As of 2013, the National Academy of Sciences includes about 2,200 members and 400 foreign associates. It employed about 1,100 staff in 2005. The current members annually elect new members for life. Nearly 200 members have won a Nobel Prize.

The National Academy of Sciences is a member of the International Council for Science (ICSU). The ICSU Advisory Committee, which is in the Research Council's Office of International Affairs, facilitates participation of members in international scientific unions and is a liaison for U.S. national committees for the individual scientific unions. Although there is no formal relationship with state and local academies of science, there often is informal dialogue.

The National Academy of Sciences meets annually in Washington, D.C., documented in the Proceedings of the National Academy of Sciences, its scholarly journal. The National Academies Press is the publisher for the National Academies, and makes more than 3,600 publications freely available on its website.

There are several books on the National Academy of Sciences and the advice the National Research Council gives the U.S. government, including a critical piece of journalism The Brain Bank of America by Philip Boffey and a sociological study Science on Stage: Expert Advice as Public Drama.

Since 2004, the National Academy of Sciences has administered the Marian Koshland Science Museum, to provide public exhibits and programming related to its policy work. The museum's current exhibits focus on climate change and infectious disease.

Since June 2011, the NAS made a digital copy of most books and reports published by the National Academies Press available for free at their website. The catalog includes more than 4,000 works

The National Academy of Sciences maintains multiple buildings around the United States.

The historic National Academy of Sciences building is located at 2101 Constitution Avenue, in northwest Washington, DC; it sits on the National Mall, adjacent to the Federal Reserve and in front of the State Department.
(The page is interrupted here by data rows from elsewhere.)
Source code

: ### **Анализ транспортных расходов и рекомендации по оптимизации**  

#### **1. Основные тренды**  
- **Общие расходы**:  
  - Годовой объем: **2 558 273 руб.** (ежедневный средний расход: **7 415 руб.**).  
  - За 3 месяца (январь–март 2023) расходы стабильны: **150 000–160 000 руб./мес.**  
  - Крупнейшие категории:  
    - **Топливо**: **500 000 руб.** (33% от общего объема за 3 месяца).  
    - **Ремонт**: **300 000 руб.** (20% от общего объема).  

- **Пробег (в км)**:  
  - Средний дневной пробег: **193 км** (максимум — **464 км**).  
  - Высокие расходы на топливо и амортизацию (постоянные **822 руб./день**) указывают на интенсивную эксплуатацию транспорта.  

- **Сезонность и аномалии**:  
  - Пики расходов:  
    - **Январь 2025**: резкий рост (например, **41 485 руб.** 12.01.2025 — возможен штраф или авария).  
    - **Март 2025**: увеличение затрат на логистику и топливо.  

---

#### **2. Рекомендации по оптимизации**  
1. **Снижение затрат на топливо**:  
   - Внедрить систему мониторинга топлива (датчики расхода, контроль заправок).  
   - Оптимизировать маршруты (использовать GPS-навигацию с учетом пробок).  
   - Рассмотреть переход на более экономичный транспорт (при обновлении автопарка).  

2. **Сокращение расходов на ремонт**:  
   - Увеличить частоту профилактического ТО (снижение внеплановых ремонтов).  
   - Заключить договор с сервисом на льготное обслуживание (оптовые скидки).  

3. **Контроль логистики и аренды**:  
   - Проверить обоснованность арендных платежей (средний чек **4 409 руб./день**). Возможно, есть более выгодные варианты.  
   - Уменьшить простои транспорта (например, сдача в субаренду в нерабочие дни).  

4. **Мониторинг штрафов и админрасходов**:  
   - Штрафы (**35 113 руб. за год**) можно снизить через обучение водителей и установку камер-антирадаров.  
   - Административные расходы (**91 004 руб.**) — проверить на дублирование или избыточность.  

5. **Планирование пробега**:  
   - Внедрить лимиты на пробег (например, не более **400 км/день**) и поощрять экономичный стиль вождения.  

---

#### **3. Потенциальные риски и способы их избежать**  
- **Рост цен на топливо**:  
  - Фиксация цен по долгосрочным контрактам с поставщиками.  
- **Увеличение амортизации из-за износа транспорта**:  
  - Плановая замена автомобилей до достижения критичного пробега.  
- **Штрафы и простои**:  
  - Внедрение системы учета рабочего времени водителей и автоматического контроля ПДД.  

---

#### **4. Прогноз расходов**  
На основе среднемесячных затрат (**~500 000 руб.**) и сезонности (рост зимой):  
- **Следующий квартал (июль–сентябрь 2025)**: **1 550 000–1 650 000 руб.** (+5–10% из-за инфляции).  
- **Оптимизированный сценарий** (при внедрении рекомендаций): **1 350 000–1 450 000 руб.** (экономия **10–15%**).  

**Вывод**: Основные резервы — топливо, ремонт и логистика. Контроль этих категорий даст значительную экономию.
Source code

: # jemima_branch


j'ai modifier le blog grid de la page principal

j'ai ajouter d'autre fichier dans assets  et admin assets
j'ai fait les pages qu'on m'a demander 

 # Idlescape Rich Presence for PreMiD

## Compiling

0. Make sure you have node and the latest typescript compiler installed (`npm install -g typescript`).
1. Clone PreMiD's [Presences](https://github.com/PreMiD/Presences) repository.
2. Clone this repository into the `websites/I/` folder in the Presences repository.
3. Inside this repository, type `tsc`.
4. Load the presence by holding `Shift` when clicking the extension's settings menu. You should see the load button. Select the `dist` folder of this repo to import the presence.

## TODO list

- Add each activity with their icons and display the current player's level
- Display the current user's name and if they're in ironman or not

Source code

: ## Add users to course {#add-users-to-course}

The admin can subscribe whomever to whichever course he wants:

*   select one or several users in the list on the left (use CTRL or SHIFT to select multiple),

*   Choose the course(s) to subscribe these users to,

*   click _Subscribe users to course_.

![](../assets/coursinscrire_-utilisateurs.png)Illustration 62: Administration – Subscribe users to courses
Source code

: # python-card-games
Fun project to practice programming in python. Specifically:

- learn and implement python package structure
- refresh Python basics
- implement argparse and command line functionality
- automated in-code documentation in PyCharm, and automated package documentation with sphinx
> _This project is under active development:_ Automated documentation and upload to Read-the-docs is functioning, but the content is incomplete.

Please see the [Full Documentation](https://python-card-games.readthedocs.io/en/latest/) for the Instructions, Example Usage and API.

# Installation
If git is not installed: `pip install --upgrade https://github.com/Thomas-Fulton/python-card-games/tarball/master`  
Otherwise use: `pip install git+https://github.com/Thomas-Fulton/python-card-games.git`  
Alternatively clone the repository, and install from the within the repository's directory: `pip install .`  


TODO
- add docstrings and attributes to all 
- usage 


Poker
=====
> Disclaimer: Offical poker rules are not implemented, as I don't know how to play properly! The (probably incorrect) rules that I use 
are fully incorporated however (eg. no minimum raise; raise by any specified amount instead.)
This neoclassical building was dedicated in 1924 and is listed on the National Register of Historic Places. The building is used for lectures, symposia, exhibitions, and concerts, in addition to annual meetings of the NAS, NAE, and IOM. Approximately 150 staff members work at the NAS Building. In June 2012, it reopened to visitors after a major two-year restoration project which restored and improved the building’s historic spaces, increased accessibility, and brought the building's aging infrastructure and facilities up to date.